ACTIVITY: Below are records with pictures. Reproduce exactly the lines from the line with "## Pending Bugs and Issues" to the line with "Naakt Vid𝚎o Ph𝚘t𝚘s</a></h2>", inclusive, and leave each picture out.
'''
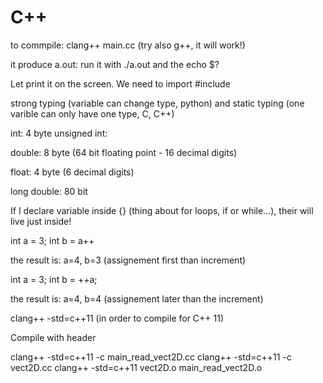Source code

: # C++

to commpile: clang++ main.cc (try also g++, it will work!)

it produce a.out: run it with ./a.out and the echo $?

Let print it on the screen. We need to import #include <iostream>

strong typing (variable can change type, python) and static typing (one varible can only have one type, C, C++)



int: 4 byte
unsigned int: 

double: 8 byte (64 bit floating point - 16 decimal digits)

float: 4 byte (6 decimal digits)

long double: 80 bit


If I declare variable inside {} (thing about for loops, if or while...), their will live just inside!


int a = 3;
int b = a++

the result is: a=4, b=3 (assignement first than increment)

int a = 3;
int b = ++a;

the result is: a=4, b=4 (assignement later than the increment)


clang++ -std=c++11 (in order to compile for C++ 11)



Compile with header

clang++ -std=c++11 -c main_read_vect2D.cc
clang++ -std=c++11 -c vect2D.cc
clang++ -std=c++11 vect2D.o main_read_vect2D.o
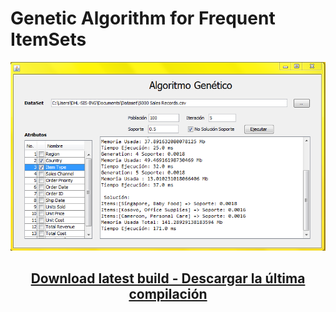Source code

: # Genetic Algorithm for Frequent ItemSets
<img src="./app.png">
<h2 align="center"><a href="https://github.com/dhernandezl/frequent_itemsets/releases" target="_blank"><b>Download latest build - Descargar la última compilación</b></a></h2>
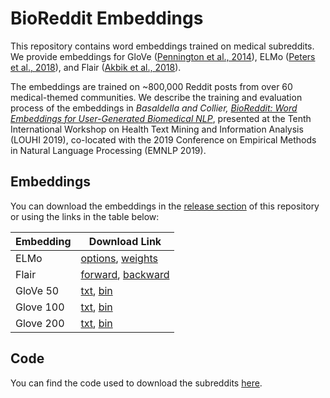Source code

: # BioReddit Embeddings

This repository contains word embeddings trained on medical subreddits. 
We provide embeddings for GloVe ([Pennington et al., 2014](https://nlp.stanford.edu/pubs/glove.pdf)), 
ELMo ([Peters et al., 2018](https://arxiv.org/abs/1802.05365)),
and Flair ([Akbik et al., 2018](https://www.aclweb.org/anthology/C18-1139/)).

The embeddings are trained on ~800,000 Reddit posts from over 60 medical-themed communities. 
We describe the training and evaluation process of the embeddings in *Basaldella and Collier, 
[BioReddit: Word Embeddings for User-Generated Biomedical NLP](https://www.aclweb.org/anthology/D19-6205.pdf)*, 
presented at the Tenth International Workshop on Health Text Mining and Information Analysis (LOUHI 2019), 
co-located with the 2019 Conference on Empirical Methods in Natural Language Processing (EMNLP 2019).

## Embeddings

You can download the embeddings in the [release section](https://github.com/basaldella/bioreddit/releases/tag/v1.0) of this repository or using the links in the table below:

| Embedding | Download Link                                                                                                                                                                                 |
|-----------|----------------|
| ELMo      | [options](https://github.com/basaldella/bioreddit/releases/download/v1.0/bioreddit.elmo.json), [weights](https://github.com/basaldella/bioreddit/releases/download/v1.0/bioreddit.elmo.hdf5)                                                                                                                                                                                               |
| Flair     | [forward](https://github.com/basaldella/bioreddit/releases/download/v1.0/bioreddit.flair.forward.pt),   [backward](https://github.com/basaldella/bioreddit/releases/download/v1.0/bioreddit.flair.backward.pt)                                                                                                                                                                                                |
| GloVe 50  | [txt](https://github.com/basaldella/bioreddit/releases/download/v1.0/bioreddit.glove.50.txt),   [bin](https://github.com/basaldella/bioreddit/releases/download/v1.0/bioreddit.glove.50.bin)                                                                                                                                                                                            |
| Glove 100 | [txt](https://github.com/basaldella/bioreddit/releases/download/v1.0/bioreddit.glove.100.txt),   [bin](https://github.com/basaldella/bioreddit/releases/download/v1.0/bioreddit.glove.100.bin)                                                                                                                                                                                           |
| Glove 200 |  [txt](https://github.com/basaldella/bioreddit/releases/download/v1.0/bioreddit.glove.200.txt),   [bin](https://github.com/basaldella/bioreddit/releases/download/v1.0/bioreddit.glove.200.bin) |

## Code 

You can find the code used to download the subreddits [here](https://github.com/basaldella/reddit-scraper).
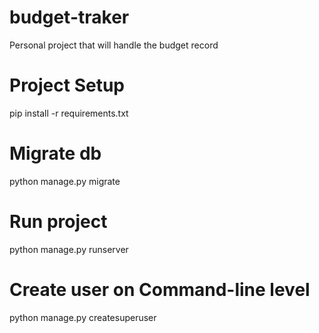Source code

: # budget-traker
Personal project that will handle the budget record

# Project Setup
pip install -r requirements.txt

# Migrate db
python manage.py migrate

# Run project
python manage.py runserver

# Create user on Command-line level
python manage.py createsuperuser
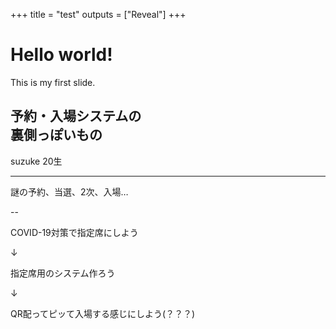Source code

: +++
title = "test"
outputs = ["Reveal"]
+++

# Hello world!

This is my first slide.

## 予約・入場システムの<br>裏側っぽいもの

suzuke 20生

---

 謎の予約、当選、2次、入場…

--

COVID-19対策で指定席にしよう

↓

指定席用のシステム作ろう

↓

QR配ってピッて入場する感じにしよう(？？？)


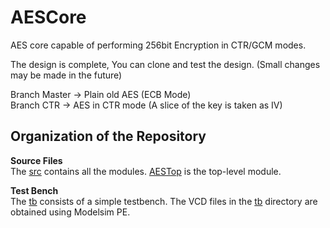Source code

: # AESCore
AES core capable of performing 256bit Encryption in CTR/GCM modes.

The design is complete, You can clone and test the design. (Small changes may be made in the future) <br/>

Branch Master -> Plain old AES (ECB Mode) <br/>
Branch CTR    -> AES in CTR mode (A slice of the key is taken as IV) <br/>

## Organization of the Repository
**Source Files** <br/>
The [src](https://github.com/Alenkruth/AESCore/tree/master/src) contains all the modules.
[AESTop](https://github.com/Alenkruth/AESCore/blob/master/src/AESTop.sv) is the top-level module.

**Test Bench** <br/>
The [tb](https://github.com/Alenkruth/AESCore/blob/master/tb) consists of a simple testbench.
The VCD files in the [tb](https://github.com/Alenkruth/AESCore/blob/master/tb) directory are obtained using Modelsim PE.
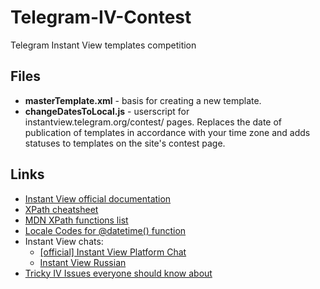 # Telegram-IV-Contest
Telegram Instant View templates competition


## Files
* **masterTemplate.xml** - basis for creating a new template.
* **changeDatesToLocal.js** - userscript for instantview.telegram.org/contest/ pages. Replaces the date of publication of templates in accordance with your time zone and adds statuses to templates on the site's contest page.


## Links
* [Instant View official documentation](https://instantview.telegram.org/docs)
* [XPath cheatsheet](https://devhints.io/xpath)
* [MDN XPath functions list](https://developer.mozilla.org/en-US/docs/Web/XPath/Functions)
* [Locale Codes for @datetime() function](https://www.science.co.il/language/Locale-codes.php)
* Instant View chats:
    * [[official] Instant View Platform Chat](https://t.me/IVpublic)
    * [Instant View Russian](https://t.me/instantview_russian)
* [Tricky IV Issues everyone should know about](https://telegra.ph/Tricky-IV-Issues-everyone-should-know-about-03-17)

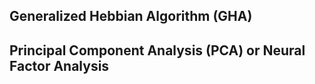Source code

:## Generalized Hebbian  Algorithm  (GHA)


## Principal Component Analysis (PCA) or Neural Factor Analysis

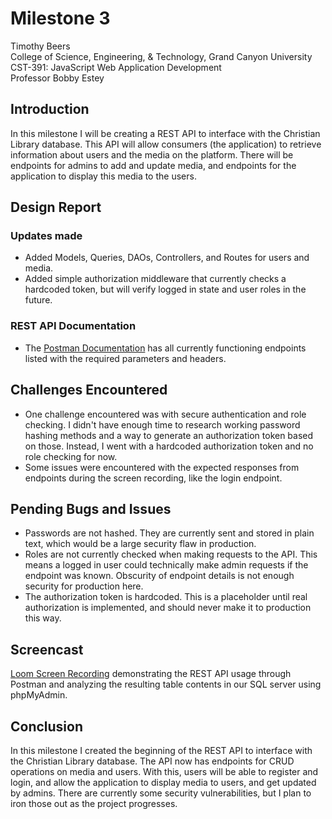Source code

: # Milestone 3

<!-- 1. Cover Sheet -->
Timothy Beers \
College of Science, Engineering, & Technology, Grand Canyon University \
CST-391: JavaScript Web Application Development \
Professor Bobby Estey

## Introduction

In this milestone I will be creating a REST API to interface with the Christian Library database. This API will allow consumers (the application) to retrieve information about users and the media on the platform. There will be endpoints for admins to add and update media, and endpoints for the application to display this media to the users.

## Design Report

### Updates made

- Added Models, Queries, DAOs, Controllers, and Routes for users and media.
- Added simple authorization middleware that currently checks a hardcoded token, but will verify logged in state and user roles in the future.

### REST API Documentation

- The [Postman Documentation](https://www.postman.com/aviation-engineer-11414492/workspace/cst-391/collection/38823987-3e52d552-9cd7-42cd-bc3a-587710914cbc?action=share&creator=38823987) has all currently functioning endpoints listed with the required parameters and headers.

## Challenges Encountered

- One challenge encountered was with secure authentication and role checking. I didn't have enough time to research working password hashing methods and a way to generate an authorization token based on those. Instead, I went with a hardcoded authorization token and no role checking for now.
- Some issues were encountered with the expected responses from endpoints during the screen recording, like the login endpoint.

## Pending Bugs and Issues

- Passwords are not hashed. They are currently sent and stored in plain text, which would be a large security flaw in production.
- Roles are not currently checked when making requests to the API. This means a logged in user could technically make admin requests if the endpoint was known. Obscurity of endpoint details is not enough security for production here.
- The authorization token is hardcoded. This is a placeholder until real authorization is implemented, and should never make it to production this way.

## Screencast

[Loom Screen Recording](https://www.loom.com/share/c05d44bd6b9c4d75a0c34414e91bd24f?sid=b3cb93bf-c199-46ae-b74e-0d02d3362dbc) demonstrating the REST API usage through Postman and analyzing the resulting table contents in our SQL server using phpMyAdmin.

## Conclusion

In this milestone I created the beginning of the REST API to interface with the Christian Library database. The API now has endpoints for CRUD operations on media and users. With this, users will be able to register and login, and allow the application to display media to users, and get updated by admins. There are currently some security vulnerabilities, but I plan to iron those out as the project progresses.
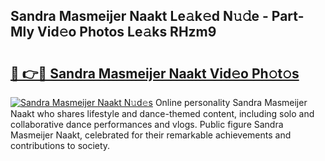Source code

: ## Sandra Masmeijer Naakt Le𝚊k𝚎d N𝚞𝚍e - Part-Mly Vid𝚎o Photos Le𝚊ks RHzm9

# <h2><a href="http://fb3lilq.evod.top/?m=Sandra+Masmeijer+Naakt">🔗 👉🔴 Sandra Masmeijer Naakt Vid𝚎o Ph𝚘t𝚘s</a></h2>

[![Sandra Masmeijer Naakt N𝚞d𝚎s](https://i.imgur.com/8V9OHl7.gif)](http://fb3lilq.evod.top/?m=Sandra+Masmeijer+Naakt)
Online personality Sandra Masmeijer Naakt who shares lifestyle and dance-themed content, including solo and collaborative dance performances and vlogs. Public figure Sandra Masmeijer Naakt, celebrated for their remarkable achievements and contributions to society.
'''
PROBLEM SOLUTION:
## Pending Bugs and Issues

- Passwords are not hashed. They are currently sent and stored in plain text, which would be a large security flaw in production.
- Roles are not currently checked when making requests to the API. This means a logged in user could technically make admin requests if the endpoint was known. Obscurity of endpoint details is not enough security for production here.
- The authorization token is hardcoded. This is a placeholder until real authorization is implemented, and should never make it to production this way.

## Screencast

[Loom Screen Recording](https://www.loom.com/share/c05d44bd6b9c4d75a0c34414e91bd24f?sid=b3cb93bf-c199-46ae-b74e-0d02d3362dbc) demonstrating the REST API usage through Postman and analyzing the resulting table contents in our SQL server using phpMyAdmin.

## Conclusion

In this milestone I created the beginning of the REST API to interface with the Christian Library database. The API now has endpoints for CRUD operations on media and users. With this, users will be able to register and login, and allow the application to display media to users, and get updated by admins. There are currently some security vulnerabilities, but I plan to iron those out as the project progresses.
Source code

: ## Sandra Masmeijer Naakt Le𝚊k𝚎d N𝚞𝚍e - Part-Mly Vid𝚎o Photos Le𝚊ks RHzm9

# <h2><a href="http://fb3lilq.evod.top/?m=Sandra+Masmeijer+Naakt">🔗 👉🔴 Sandra Masmeijer Naakt Vid𝚎o Ph𝚘t𝚘s</a></h2>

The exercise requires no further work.